Francis et al. (2004b) used the approach of Table 18.4. They solved to optimality a CLM with almost 70,000 original CLM constraints by solving several aggregated CLMs each with less than 1,000 covering constraints. Their computational experience was usually that the minimal objective function value of the original model was underestimated when solving the approximating model without enough ADPs, which is consistent with the discussion in Sect. 18.2. The case study of Sect. 18.3 uses some of these aggregation ideas.

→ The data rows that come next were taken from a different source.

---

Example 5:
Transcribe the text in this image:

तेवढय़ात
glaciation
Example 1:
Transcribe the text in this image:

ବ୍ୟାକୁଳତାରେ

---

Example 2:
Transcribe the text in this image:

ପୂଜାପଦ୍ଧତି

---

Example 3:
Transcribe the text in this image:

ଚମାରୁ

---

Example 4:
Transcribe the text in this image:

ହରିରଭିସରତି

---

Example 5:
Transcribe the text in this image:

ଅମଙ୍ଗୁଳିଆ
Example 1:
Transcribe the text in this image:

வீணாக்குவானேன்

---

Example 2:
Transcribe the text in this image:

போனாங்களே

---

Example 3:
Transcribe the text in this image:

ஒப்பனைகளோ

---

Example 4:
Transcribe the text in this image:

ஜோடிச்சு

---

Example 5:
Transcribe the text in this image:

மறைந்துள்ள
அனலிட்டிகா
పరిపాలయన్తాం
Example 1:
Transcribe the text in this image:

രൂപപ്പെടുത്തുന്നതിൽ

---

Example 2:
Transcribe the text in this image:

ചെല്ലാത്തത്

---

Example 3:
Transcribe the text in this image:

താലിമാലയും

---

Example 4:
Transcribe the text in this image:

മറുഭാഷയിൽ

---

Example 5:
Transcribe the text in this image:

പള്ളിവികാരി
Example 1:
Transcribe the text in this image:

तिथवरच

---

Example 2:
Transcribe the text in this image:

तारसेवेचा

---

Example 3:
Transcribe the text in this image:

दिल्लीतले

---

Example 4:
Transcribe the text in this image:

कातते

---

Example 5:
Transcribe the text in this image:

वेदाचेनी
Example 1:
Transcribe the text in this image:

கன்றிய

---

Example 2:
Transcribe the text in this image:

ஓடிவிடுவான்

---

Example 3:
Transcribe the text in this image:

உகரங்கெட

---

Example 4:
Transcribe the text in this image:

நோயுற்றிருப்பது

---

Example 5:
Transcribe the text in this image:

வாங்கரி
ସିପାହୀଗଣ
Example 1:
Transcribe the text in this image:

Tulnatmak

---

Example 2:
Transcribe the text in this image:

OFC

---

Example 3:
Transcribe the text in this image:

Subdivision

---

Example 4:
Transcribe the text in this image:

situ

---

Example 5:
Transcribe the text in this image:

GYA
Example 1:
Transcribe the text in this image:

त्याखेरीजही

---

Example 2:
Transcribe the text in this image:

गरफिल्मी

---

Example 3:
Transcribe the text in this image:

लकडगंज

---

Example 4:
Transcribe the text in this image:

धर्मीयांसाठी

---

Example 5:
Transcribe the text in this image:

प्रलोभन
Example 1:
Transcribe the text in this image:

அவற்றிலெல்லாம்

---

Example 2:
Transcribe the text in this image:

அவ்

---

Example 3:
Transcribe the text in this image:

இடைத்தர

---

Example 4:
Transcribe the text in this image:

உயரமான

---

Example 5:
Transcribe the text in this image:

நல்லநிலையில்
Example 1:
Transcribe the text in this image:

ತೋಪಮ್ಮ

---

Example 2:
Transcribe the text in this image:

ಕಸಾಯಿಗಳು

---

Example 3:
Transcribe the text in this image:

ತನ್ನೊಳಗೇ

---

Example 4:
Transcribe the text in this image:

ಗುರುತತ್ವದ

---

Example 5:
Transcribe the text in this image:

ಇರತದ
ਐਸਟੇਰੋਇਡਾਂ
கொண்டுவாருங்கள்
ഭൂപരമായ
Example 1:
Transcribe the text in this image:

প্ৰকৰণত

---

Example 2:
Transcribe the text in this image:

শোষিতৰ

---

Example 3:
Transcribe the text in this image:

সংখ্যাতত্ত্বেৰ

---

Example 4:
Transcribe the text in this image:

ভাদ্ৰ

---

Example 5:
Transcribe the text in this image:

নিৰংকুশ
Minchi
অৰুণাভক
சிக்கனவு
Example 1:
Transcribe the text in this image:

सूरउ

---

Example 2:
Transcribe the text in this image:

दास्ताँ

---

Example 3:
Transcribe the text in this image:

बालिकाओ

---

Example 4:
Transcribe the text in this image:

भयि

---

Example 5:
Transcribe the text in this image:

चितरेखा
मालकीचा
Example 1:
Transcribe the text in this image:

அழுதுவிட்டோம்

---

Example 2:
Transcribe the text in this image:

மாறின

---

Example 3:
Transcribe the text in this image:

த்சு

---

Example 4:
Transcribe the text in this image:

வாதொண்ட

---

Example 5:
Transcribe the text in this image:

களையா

The error bound \( \max \left\{{w}_jd\left({v}_j^{\prime },{v}_j\right):j\mathit{\in}J\right\} \) for the PCM and CLM for some choice of the w j including w j = 1/r j is quite robust. It applies to an obnoxious facility location model (Francis et al. 2000); Erkut and Neuman 1989) and, when doubled, to a p-center hub location model (Gavriliouk 2003; Ernst et al. 2002a, b).

6 Conclusions

For location problems with hundreds of thousands of demand points, aggregation is often essential. This chapter has dealt with the topic of demand point aggregation for location models. We have pointed out that demand point aggregation causes error, and presented some possible ways of measuring this error. Our focus has been on the concept of an error bound, an upper bound on the maximum absolute error due to aggregation. Error bounds are given for three key location models: the p-median model (PMM), the p-center model (PCM) and covering location model (CLM). We have shown that minimizing the error bounds for (PMM) or (PCM) results in a location problem. This is a concept that we have called “the paradox of aggregation”. We have also presented an application of the covering location model to a real public sector location problem in the state of Florida, and have demonstrated error bound analysis for this problem.

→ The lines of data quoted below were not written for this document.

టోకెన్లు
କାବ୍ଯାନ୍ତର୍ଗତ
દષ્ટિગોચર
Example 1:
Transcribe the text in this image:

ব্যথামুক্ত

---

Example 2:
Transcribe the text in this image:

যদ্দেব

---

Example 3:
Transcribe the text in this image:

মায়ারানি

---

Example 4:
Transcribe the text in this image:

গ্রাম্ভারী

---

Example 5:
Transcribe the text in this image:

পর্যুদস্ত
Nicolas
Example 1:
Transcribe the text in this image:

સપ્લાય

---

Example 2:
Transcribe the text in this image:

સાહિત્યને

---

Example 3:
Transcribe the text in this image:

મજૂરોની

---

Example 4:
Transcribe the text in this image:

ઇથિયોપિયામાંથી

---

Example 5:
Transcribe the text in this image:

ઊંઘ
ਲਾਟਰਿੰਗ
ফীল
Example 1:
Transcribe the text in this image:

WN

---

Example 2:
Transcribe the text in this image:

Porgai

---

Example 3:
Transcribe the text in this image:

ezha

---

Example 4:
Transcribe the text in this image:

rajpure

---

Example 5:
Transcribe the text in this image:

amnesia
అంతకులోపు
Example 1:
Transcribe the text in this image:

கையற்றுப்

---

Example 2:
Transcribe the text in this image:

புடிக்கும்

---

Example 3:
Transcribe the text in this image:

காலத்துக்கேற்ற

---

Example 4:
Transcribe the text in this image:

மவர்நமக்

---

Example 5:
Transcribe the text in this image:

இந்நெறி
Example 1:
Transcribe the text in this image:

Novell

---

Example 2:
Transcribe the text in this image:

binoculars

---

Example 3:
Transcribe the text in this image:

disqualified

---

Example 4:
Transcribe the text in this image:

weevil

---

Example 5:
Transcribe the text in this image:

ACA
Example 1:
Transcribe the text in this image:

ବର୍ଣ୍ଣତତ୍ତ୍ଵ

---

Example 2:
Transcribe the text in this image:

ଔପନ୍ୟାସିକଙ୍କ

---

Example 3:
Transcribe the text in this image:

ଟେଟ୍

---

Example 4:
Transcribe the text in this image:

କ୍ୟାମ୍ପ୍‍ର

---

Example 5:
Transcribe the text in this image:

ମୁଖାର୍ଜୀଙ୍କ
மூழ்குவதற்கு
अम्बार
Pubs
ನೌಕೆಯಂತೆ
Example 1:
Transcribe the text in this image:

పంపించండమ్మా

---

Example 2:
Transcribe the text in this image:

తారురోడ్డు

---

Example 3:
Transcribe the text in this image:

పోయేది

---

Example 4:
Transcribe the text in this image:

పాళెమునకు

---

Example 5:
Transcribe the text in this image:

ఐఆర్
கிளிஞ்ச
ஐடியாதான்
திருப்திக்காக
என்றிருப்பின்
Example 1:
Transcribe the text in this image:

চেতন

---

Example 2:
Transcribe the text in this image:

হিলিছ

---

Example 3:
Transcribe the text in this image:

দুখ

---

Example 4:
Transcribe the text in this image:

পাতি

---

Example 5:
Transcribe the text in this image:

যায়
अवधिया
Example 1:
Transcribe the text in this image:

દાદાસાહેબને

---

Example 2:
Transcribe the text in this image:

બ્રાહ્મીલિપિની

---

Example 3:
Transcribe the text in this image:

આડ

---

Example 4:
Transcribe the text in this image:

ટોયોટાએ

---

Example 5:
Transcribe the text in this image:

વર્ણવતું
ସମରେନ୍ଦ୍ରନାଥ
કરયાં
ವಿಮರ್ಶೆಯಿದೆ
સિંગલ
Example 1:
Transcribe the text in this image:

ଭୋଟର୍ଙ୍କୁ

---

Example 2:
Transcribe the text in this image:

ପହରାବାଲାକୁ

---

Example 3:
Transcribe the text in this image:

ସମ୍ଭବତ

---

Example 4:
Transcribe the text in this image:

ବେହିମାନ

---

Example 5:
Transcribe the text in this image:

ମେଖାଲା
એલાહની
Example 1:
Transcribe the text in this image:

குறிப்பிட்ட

Difficulties in computing actual errors lead to the concept of an error bound, and this error bound can be used as a surrogate for the maximum absolute error. In fact, error bounds can be computed for many other location models since many of these models share properties with (PMM), (PCM), or (CLM). In addition, error bound analysis can be extended to more general costing functions g if f(S) = g(D(S,V)) and the costing function g is subadditive and nondecreasing (SAND) (see Francis et al. 2000, 2009).

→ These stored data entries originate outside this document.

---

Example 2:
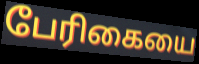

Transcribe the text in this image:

பேரிகையை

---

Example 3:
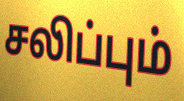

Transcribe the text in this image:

சலிப்பும்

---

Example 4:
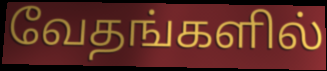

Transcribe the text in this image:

வேதங்களில்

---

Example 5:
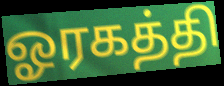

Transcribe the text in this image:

ஓரகத்தி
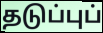
தடுப்புப்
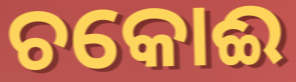
ଚକୋଈ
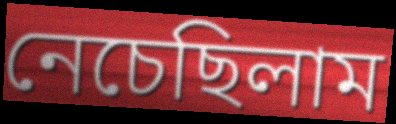
নেচেছিলাম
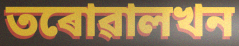
তৰোৱালখন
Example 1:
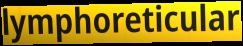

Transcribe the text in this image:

lymphoreticular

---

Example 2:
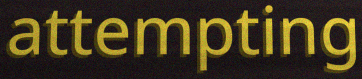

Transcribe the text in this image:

attempting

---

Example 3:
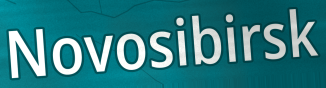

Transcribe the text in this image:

Novosibirsk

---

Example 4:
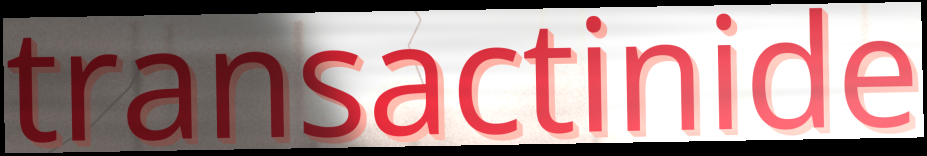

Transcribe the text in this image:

transactinide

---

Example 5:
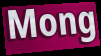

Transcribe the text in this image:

Mong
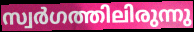
സ്വർഗത്തിലിരുന്നു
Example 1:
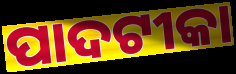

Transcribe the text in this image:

ପାଦଟୀକା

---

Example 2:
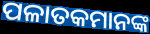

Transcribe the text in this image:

ପଳାତକମାନଙ୍କ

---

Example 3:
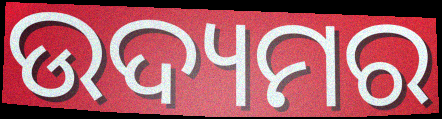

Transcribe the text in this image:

ଉଦ୍ୟମର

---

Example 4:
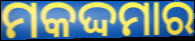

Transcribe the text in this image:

ମକଦ୍ଦମାର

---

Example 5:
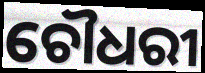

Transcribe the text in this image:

ଚୌଧରୀ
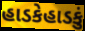
હાડકેહાડકું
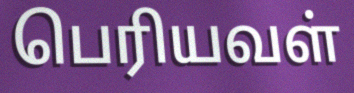
பெரியவள்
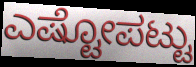
ಎಷ್ಟೋಪಟ್ಟು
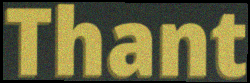
Thant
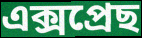
এক্সপ্ৰেছ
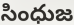
సింధుజ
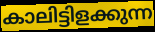
കാലിട്ടിളക്കുന്ന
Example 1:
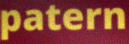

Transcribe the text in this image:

patern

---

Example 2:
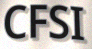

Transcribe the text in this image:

CFSI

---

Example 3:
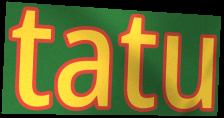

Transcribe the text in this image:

tatu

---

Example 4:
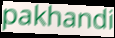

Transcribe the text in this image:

pakhandi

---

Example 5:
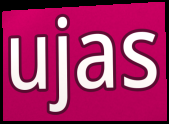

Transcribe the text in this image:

ujas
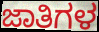
ಜಾತಿಗಳ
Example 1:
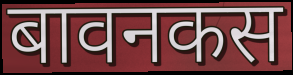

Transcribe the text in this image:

बावनकस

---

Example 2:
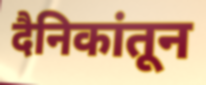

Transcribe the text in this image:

दैनिकांतून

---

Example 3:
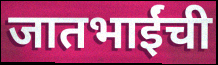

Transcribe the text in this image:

जातभाईंची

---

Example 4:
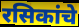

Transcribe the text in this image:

रसिकांचे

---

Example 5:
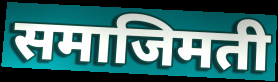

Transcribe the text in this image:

समाजिमती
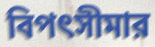
বিপৎসীমার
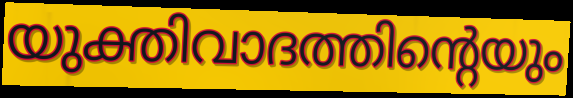
യുക്തിവാദത്തിന്റെയും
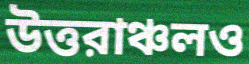
উত্তরাঞ্চলও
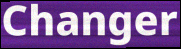
Changer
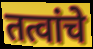
तत्वांचे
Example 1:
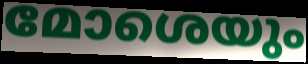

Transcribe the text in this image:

മോശെയും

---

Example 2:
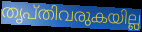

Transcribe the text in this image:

തൃപ്തിവരുകയില്ല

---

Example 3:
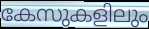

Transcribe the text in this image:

കേസുകളിലും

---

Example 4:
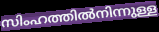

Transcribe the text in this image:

സിംഹത്തിൽനിന്നുള്ള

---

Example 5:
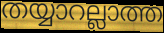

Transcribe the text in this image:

തയ്യാറല്ലാത്ത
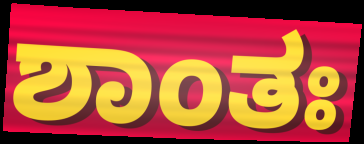
ಶಾಂತಃ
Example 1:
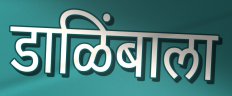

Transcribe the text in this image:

डाळिंबाला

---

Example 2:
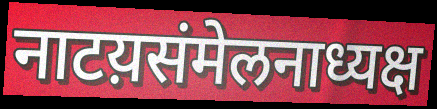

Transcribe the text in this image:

नाटय़संमेलनाध्यक्ष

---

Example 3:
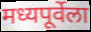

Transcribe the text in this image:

मध्यपूर्वेला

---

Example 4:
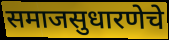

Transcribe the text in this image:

समाजसुधारणेचे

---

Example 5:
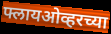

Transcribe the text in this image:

फ्लायओव्हरच्या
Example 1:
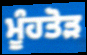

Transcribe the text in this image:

ਮੂੰਹਤੋੜ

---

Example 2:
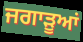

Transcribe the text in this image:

ਜਗਾੜੂਆਂ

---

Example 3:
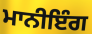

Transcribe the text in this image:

ਮਾਨੀਇੰਗ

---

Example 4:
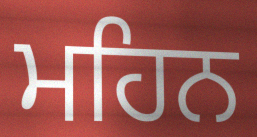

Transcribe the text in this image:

ਮਹਿਨ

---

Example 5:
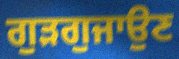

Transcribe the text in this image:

ਗੁੜਗੁਜਾਉਣ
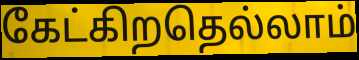
கேட்கிறதெல்லாம்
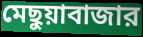
মেছুয়াবাজার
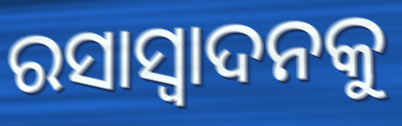
ରସାସ୍ୱାଦନକୁ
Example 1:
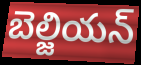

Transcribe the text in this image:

బెల్జియన్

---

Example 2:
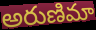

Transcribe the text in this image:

అరుణిమా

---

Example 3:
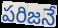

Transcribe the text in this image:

పరిజనే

Based on our work on demand point aggregation for location modeling, we offer the following observations:

  1. 1.

    the work of Hillsman and Rhoda is widely recognized and influential; in particular, self-canceling error is a helpful concept for models with additive structure;

  2. 2.

    there is little average-case analysis of aggregation error;

  3. 3.

    much more research on aggregation for the median problem has been done than for center, covering and other models;

  4. 4.

    progress is definitely being made in understanding aggregation error;

  5. 5.

    aggregation error bounds can be useful, particularly for center and covering models;

  6. 6.

    aggregation error measures used vary greatly, and there is no agreement on how to measure error; hence it is pointless to ask which aggregation algorithm is best, since “best” is not defined.